RECORDS PROVIDED ▸
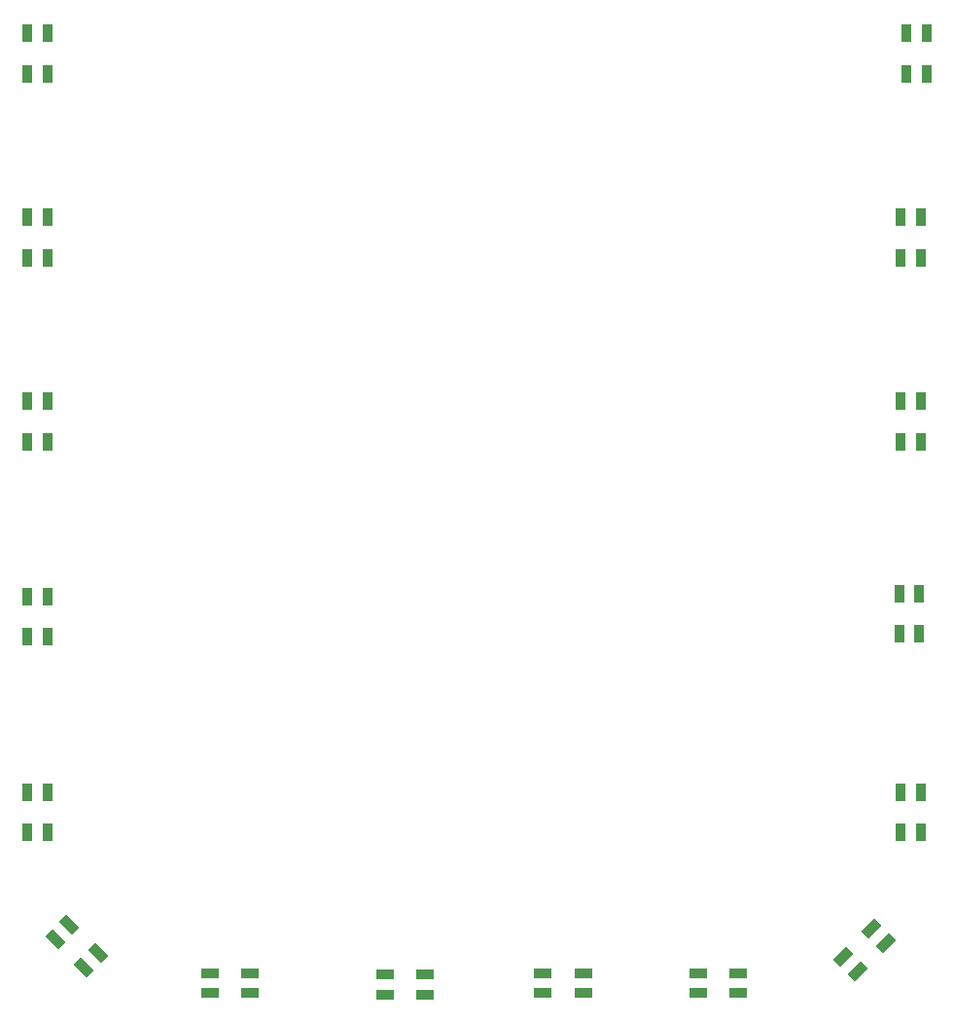
<source format=gbr>
%TF.GenerationSoftware,KiCad,Pcbnew,9.0.5*%
%TF.CreationDate,2025-12-01T20:36:29-06:00*%
%TF.ProjectId,KPad,4b506164-2e6b-4696-9361-645f70636258,rev?*%
%TF.SameCoordinates,Original*%
%TF.FileFunction,Paste,Bot*%
%TF.FilePolarity,Positive*%
%FSLAX46Y46*%
G04 Gerber Fmt 4.6, Leading zero omitted, Abs format (unit mm)*
G04 Created by KiCad (PCBNEW 9.0.5) date 2025-12-01 20:36:29*
%MOMM*%
%LPD*%
G01*
G04 APERTURE LIST*
G04 Aperture macros list*
%AMRotRect*
0 Rectangle, with rotation*
0 The origin of the aperture is its center*
0 $1 length*
0 $2 width*
0 $3 Rotation angle, in degrees counterclockwise*
0 Add horizontal line*
21,1,$1,$2,0,0,$3*%
G04 Aperture macros list end*
%ADD10R,1.600000X0.850000*%
%ADD11R,0.850000X1.600000*%
%ADD12RotRect,1.600000X0.850000X135.000000*%
%ADD13RotRect,1.600000X0.850000X225.000000*%
G04 APERTURE END LIST*
D10*
%TO.C,D9*%
X109500000Y-112000000D03*
X109500000Y-113750000D03*
X106000000Y-113750000D03*
X106000000Y-112000000D03*
%TD*%
D11*
%TO.C,D4*%
X62875000Y-82750000D03*
X61125000Y-82750000D03*
X61125000Y-79250000D03*
X62875000Y-79250000D03*
%TD*%
%TO.C,D15*%
X137125000Y-46250000D03*
X138875000Y-46250000D03*
X138875000Y-49750000D03*
X137125000Y-49750000D03*
%TD*%
D10*
%TO.C,D7*%
X80500000Y-112000000D03*
X80500000Y-113750000D03*
X77000000Y-113750000D03*
X77000000Y-112000000D03*
%TD*%
D11*
%TO.C,D12*%
X137125000Y-96250000D03*
X138875000Y-96250000D03*
X138875000Y-99750000D03*
X137125000Y-99750000D03*
%TD*%
%TO.C,D2*%
X62875000Y-49750000D03*
X61125000Y-49750000D03*
X61125000Y-46250000D03*
X62875000Y-46250000D03*
%TD*%
%TO.C,D14*%
X137125000Y-62250000D03*
X138875000Y-62250000D03*
X138875000Y-65750000D03*
X137125000Y-65750000D03*
%TD*%
%TO.C,D3*%
X62875000Y-65750000D03*
X61125000Y-65750000D03*
X61125000Y-62250000D03*
X62875000Y-62250000D03*
%TD*%
%TO.C,D13*%
X137000000Y-79000000D03*
X138750000Y-79000000D03*
X138750000Y-82500000D03*
X137000000Y-82500000D03*
%TD*%
D10*
%TO.C,D8*%
X95750000Y-112125000D03*
X95750000Y-113875000D03*
X92250000Y-113875000D03*
X92250000Y-112125000D03*
%TD*%
D12*
%TO.C,D6*%
X67237437Y-110262563D03*
X66000000Y-111500000D03*
X63525127Y-109025127D03*
X64762564Y-107787690D03*
%TD*%
D13*
%TO.C,D11*%
X134618718Y-108143845D03*
X135856155Y-109381282D03*
X133381282Y-111856155D03*
X132143845Y-110618718D03*
%TD*%
D10*
%TO.C,D10*%
X123000000Y-112000000D03*
X123000000Y-113750000D03*
X119500000Y-113750000D03*
X119500000Y-112000000D03*
%TD*%
D11*
%TO.C,D1*%
X62875000Y-33750000D03*
X61125000Y-33750000D03*
X61125000Y-30250000D03*
X62875000Y-30250000D03*
%TD*%
%TO.C,D5*%
X62875000Y-99750000D03*
X61125000Y-99750000D03*
X61125000Y-96250000D03*
X62875000Y-96250000D03*
%TD*%
%TO.C,D16*%
X137625000Y-30250000D03*
X139375000Y-30250000D03*
X139375000Y-33750000D03*
X137625000Y-33750000D03*
%TD*%
M02*

</source>
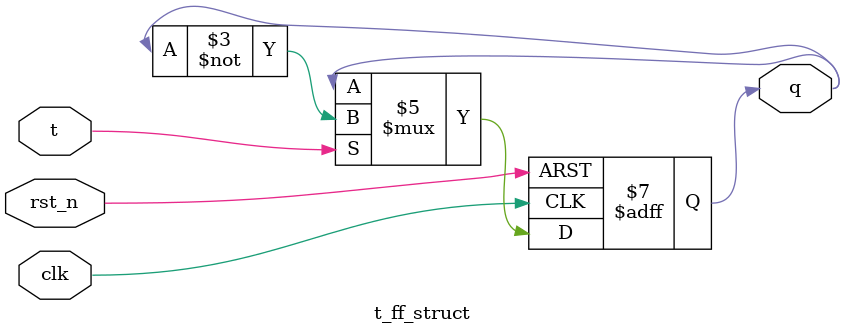
<source format=v>
module synchronous_3bit_down_counter_struct(
  input clk,
  input rst_n,
  output [2:0] q
);
  wire [2:0] q_int;
  wire reset_n_int,rst_final,t0,t1,t2;

  assign reset_n_int = ~(~q_int[2] & ~q_int[1] & ~q_int[0]);
  assign rst_final = rst_n & reset_n_int;
  assign t0 = 1'b1;
  assign t1 = ~q_int[0];
  assign t2 = ~q_int[0] & ~q_int[1];

  t_ff_struct ff0(.clk(clk), .rst_n(rst_final), .t(t0), .q(q_int[0]));
  t_ff_struct ff1(.clk(clk), .rst_n(rst_final), .t(t1), .q(q_int[1]));
  t_ff_struct ff2(.clk(clk), .rst_n(rst_final), .t(t2), .q(q_int[2]));

  assign q = q_int;
endmodule

module t_ff_struct(
  input clk,
  input rst_n,
  input t,
  output reg q
);
  initial q = 1'b1;
  always @(posedge clk or negedge rst_n) begin
    if (!rst_n)
      q <= 1'b1;
    else if (t)
      q <= ~q;
  end
endmodule
</source>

ASSIGNED TASK ▸ The lines from the beginning of the listing above through the line holding "X62875000Y-82750000D03*" are to be duplicated exactly, and the pictures omitted.

ANSWER SPACE ▸
<source format=gbr>
%TF.GenerationSoftware,KiCad,Pcbnew,9.0.5*%
%TF.CreationDate,2025-12-01T20:36:29-06:00*%
%TF.ProjectId,KPad,4b506164-2e6b-4696-9361-645f70636258,rev?*%
%TF.SameCoordinates,Original*%
%TF.FileFunction,Paste,Bot*%
%TF.FilePolarity,Positive*%
%FSLAX46Y46*%
G04 Gerber Fmt 4.6, Leading zero omitted, Abs format (unit mm)*
G04 Created by KiCad (PCBNEW 9.0.5) date 2025-12-01 20:36:29*
%MOMM*%
%LPD*%
G01*
G04 APERTURE LIST*
G04 Aperture macros list*
%AMRotRect*
0 Rectangle, with rotation*
0 The origin of the aperture is its center*
0 $1 length*
0 $2 width*
0 $3 Rotation angle, in degrees counterclockwise*
0 Add horizontal line*
21,1,$1,$2,0,0,$3*%
G04 Aperture macros list end*
%ADD10R,1.600000X0.850000*%
%ADD11R,0.850000X1.600000*%
%ADD12RotRect,1.600000X0.850000X135.000000*%
%ADD13RotRect,1.600000X0.850000X225.000000*%
G04 APERTURE END LIST*
D10*
%TO.C,D9*%
X109500000Y-112000000D03*
X109500000Y-113750000D03*
X106000000Y-113750000D03*
X106000000Y-112000000D03*
%TD*%
D11*
%TO.C,D4*%
X62875000Y-82750000D03*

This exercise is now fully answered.